Dorothy Day was the co-founder of the Catholic Worker Movement, which is based in the belief in the inherent dignity of each human person and works to be hospitable to even the most vulnerable in society. Pope Francis said, “…her passion for justice and for the cause of the oppressed, were inspired by the Gospel, her faith, and the example of the saints.” Dorothy wanted to create and build the value of community each and every day. Community is not just a group of people living together, but is one that shares stories, learns from one another, shares in the joys and sorrows, and believes in each other.

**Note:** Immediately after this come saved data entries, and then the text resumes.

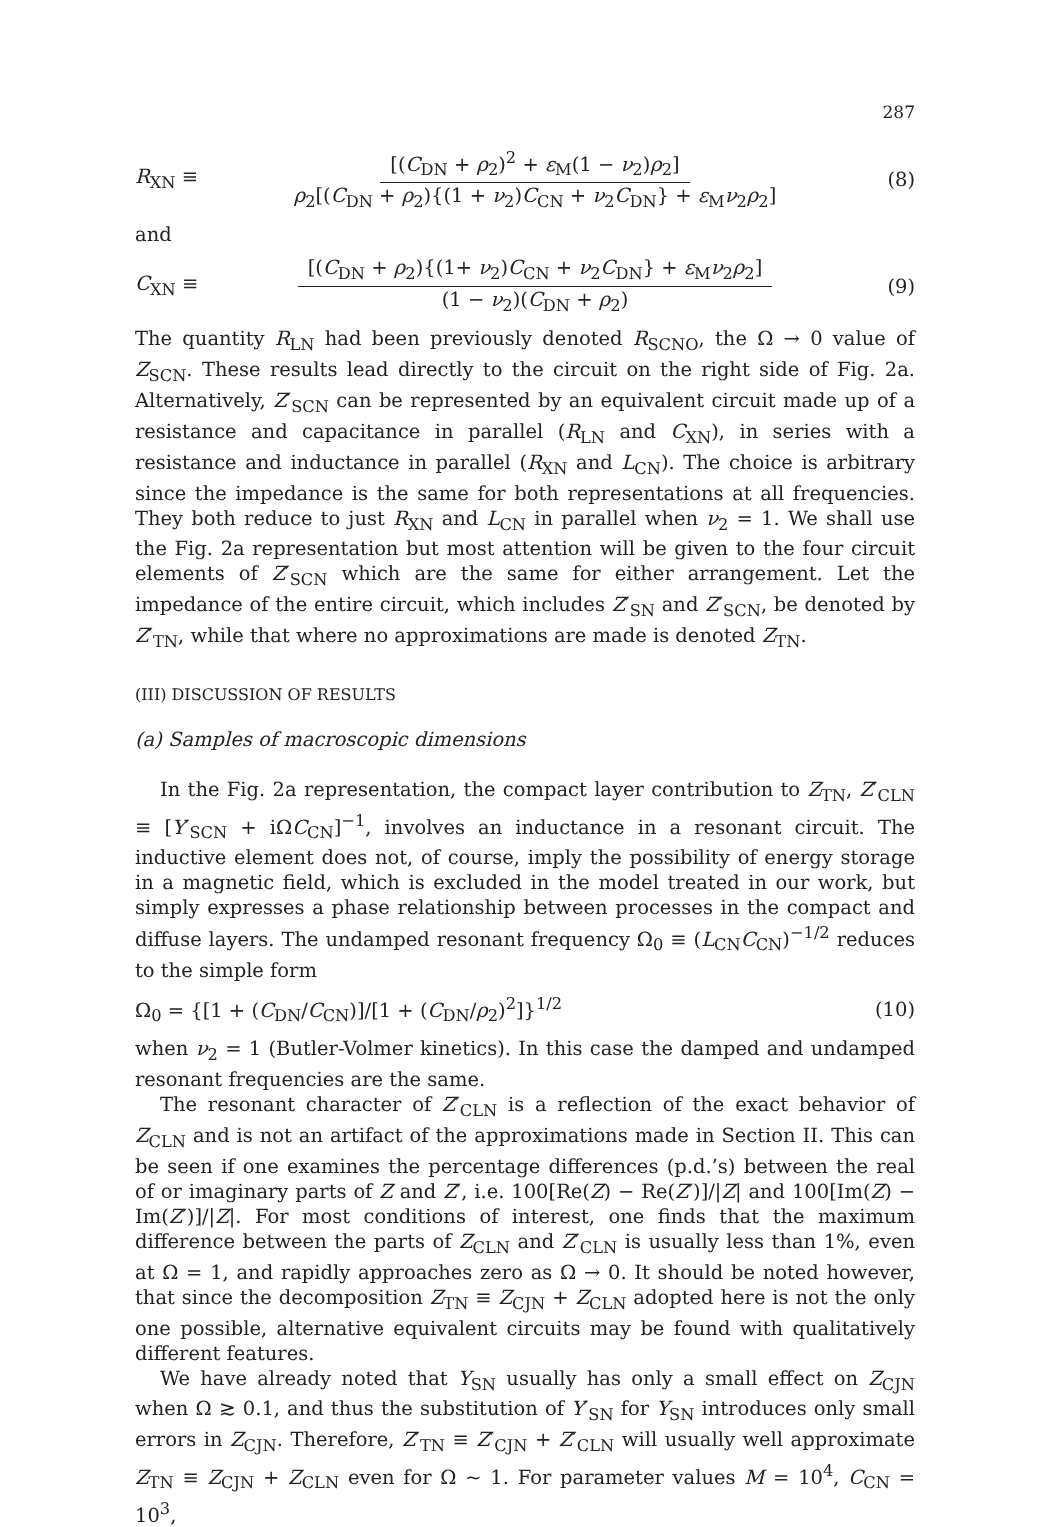287
R<sub>XN</sub> ≡
[(C<sub>DN</sub> + ρ<sub>2</sub>)<sup>2</sup> + ε<sub>M</sub>(1 − ν<sub>2</sub>)ρ<sub>2</sub>]
ρ<sub>2</sub>[(C<sub>DN</sub> + ρ<sub>2</sub>){(1 + ν<sub>2</sub>)C<sub>CN</sub> + ν<sub>2</sub>C<sub>DN</sub>} + ε<sub>M</sub>ν<sub>2</sub>ρ<sub>2</sub>]
(8)
and
C<sub>XN</sub> ≡
[(C<sub>DN</sub> + ρ<sub>2</sub>){(1+ ν<sub>2</sub>)C<sub>CN</sub> + ν<sub>2</sub>C<sub>DN</sub>} + ε<sub>M</sub>ν<sub>2</sub>ρ<sub>2</sub>]
(1 − ν<sub>2</sub>)(C<sub>DN</sub> + ρ<sub>2</sub>)
(9)
The quantity R<sub>LN</sub> had been previously denoted R<sub>SCNO</sub>, the Ω → 0 value of Z<sub>SCN</sub>. These results lead directly to the circuit on the right side of Fig. 2a. Alternatively, Z′<sub>SCN</sub> can be represented by an equivalent circuit made up of a resistance and capacitance in parallel (R<sub>LN</sub> and C<sub>XN</sub>), in series with a resistance and inductance in parallel (R<sub>XN</sub> and L<sub>CN</sub>). The choice is arbitrary since the impedance is the same for both representations at all frequencies. They both reduce to just R<sub>XN</sub> and L<sub>CN</sub> in parallel when ν<sub>2</sub> = 1. We shall use the Fig. 2a representation but most attention will be given to the four circuit elements of Z′<sub>SCN</sub> which are the same for either arrangement. Let the impedance of the entire circuit, which includes Z′<sub>SN</sub> and Z′<sub>SCN</sub>, be denoted by Z′<sub>TN</sub>, while that where no approximations are made is denoted Z<sub>TN</sub>.
(III) DISCUSSION OF RESULTS
(a) Samples of macroscopic dimensions
In the Fig. 2a representation, the compact layer contribution to Z<sub>TN</sub>, Z′<sub>CLN</sub> ≡ [Y′<sub>SCN</sub> + iΩC<sub>CN</sub>]<sup>−1</sup>, involves an inductance in a resonant circuit. The inductive element does not, of course, imply the possibility of energy storage in a magnetic field, which is excluded in the model treated in our work, but simply expresses a phase relationship between processes in the compact and diffuse layers. The undamped resonant frequency Ω<sub>0</sub> ≡ (L<sub>CN</sub>C<sub>CN</sub>)<sup>−1/2</sup> reduces to the simple form
Ω<sub>0</sub> = {[1 + (C<sub>DN</sub>/C<sub>CN</sub>)]/[1 + (C<sub>DN</sub>/ρ<sub>2</sub>)<sup>2</sup>]}<sup>1/2</sup>
(10)
when ν<sub>2</sub> = 1 (Butler-Volmer kinetics). In this case the damped and undamped resonant frequencies are the same.
The resonant character of Z′<sub>CLN</sub> is a reflection of the exact behavior of Z<sub>CLN</sub> and is not an artifact of the approximations made in Section II. This can be seen if one examines the percentage differences (p.d.’s) between the real of or imaginary parts of Z and Z′, i.e. 100[Re(Z) − Re(Z′)]/|Z| and 100[Im(Z) − Im(Z′)]/|Z|. For most conditions of interest, one finds that the maximum difference between the parts of Z<sub>CLN</sub> and Z′<sub>CLN</sub> is usually less than 1%, even at Ω = 1, and rapidly approaches zero as Ω → 0. It should be noted however, that since the decomposition Z<sub>TN</sub> ≡ Z<sub>CJN</sub> + Z<sub>CLN</sub> adopted here is not the only one possible, alternative equivalent circuits may be found with qualitatively different features.
We have already noted that Y<sub>SN</sub> usually has only a small effect on Z<sub>CJN</sub> when Ω ≳ 0.1, and thus the substitution of Y′<sub>SN</sub> for Y<sub>SN</sub> introduces only small errors in Z<sub>CJN</sub>. Therefore, Z′<sub>TN</sub> ≡ Z′<sub>CJN</sub> + Z′<sub>CLN</sub> will usually well approximate Z<sub>TN</sub> ≡ Z<sub>CJN</sub> + Z<sub>CLN</sub> even for Ω ~ 1. For parameter values M = 10<sup>4</sup>, C<sub>CN</sub> = 10<sup>3</sup>,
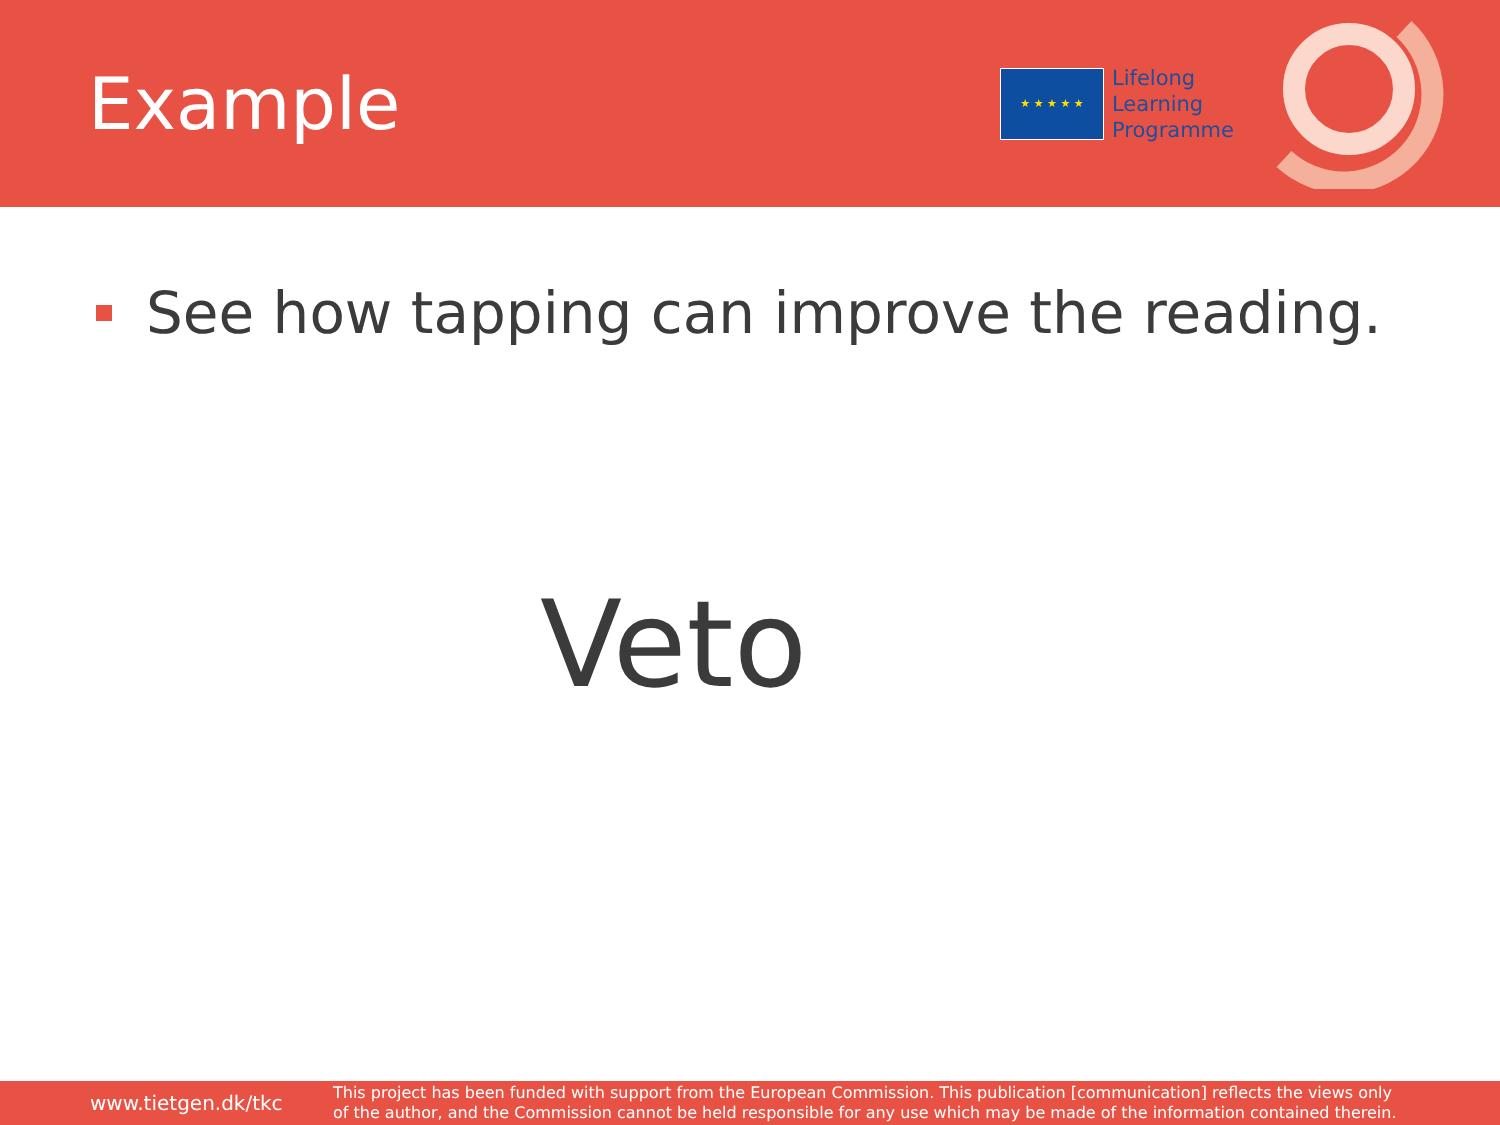Example
★ ★ ★ ★ ★
Lifelong
Learning
Programme
See how tapping can improve the reading.
Veto
www.tietgen.dk/tkc
This project has been funded with support from the European Commission. This publication [communication] reflects the views only
of the author, and the Commission cannot be held responsible for any use which may be made of the information contained therein.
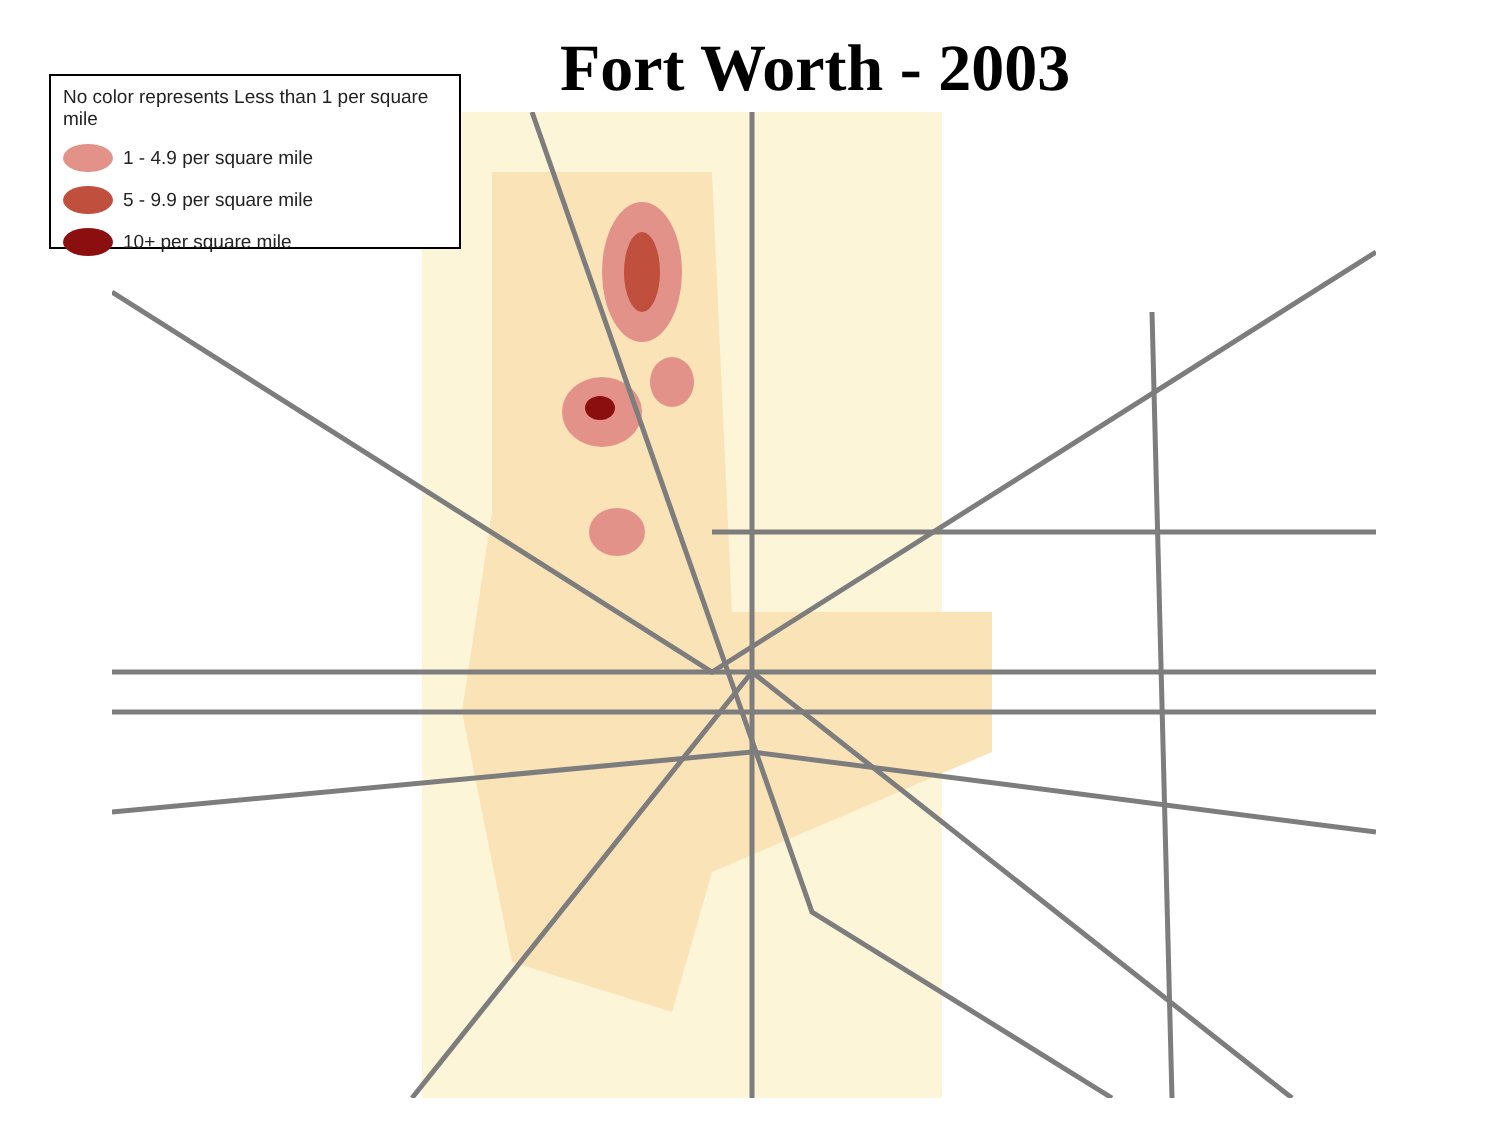Fort Worth - 2003
No color represents Less than 1 per square mile
1 - 4.9 per square mile
5 - 9.9 per square mile
10+ per square mile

This concept is vital to making peace known in this world.

Thomas Merton was a Cistercian monk who lived and worked in Southeast Asia in the late 20th century. Thomas Merton is most known for his capacity to dialogue with people of other faiths. Dialogue is a principle that is just as difficult to attain as the others because people are so individualistic and set in their ways but we can look to Thomas Merton as an example of dialogue and how people of different faiths, cultures, genders, and backgrounds can come together and work to make everyone feel fully human – peace.

Pope Francis’ speech will be a great mark in our history for the years to come. But what do we make of it? We need to look to this speech and see the values of unity, equality, community, and dialogue in the four inspiring Americans and in ourselves to make peace known in this crazy, mixed up world we live in.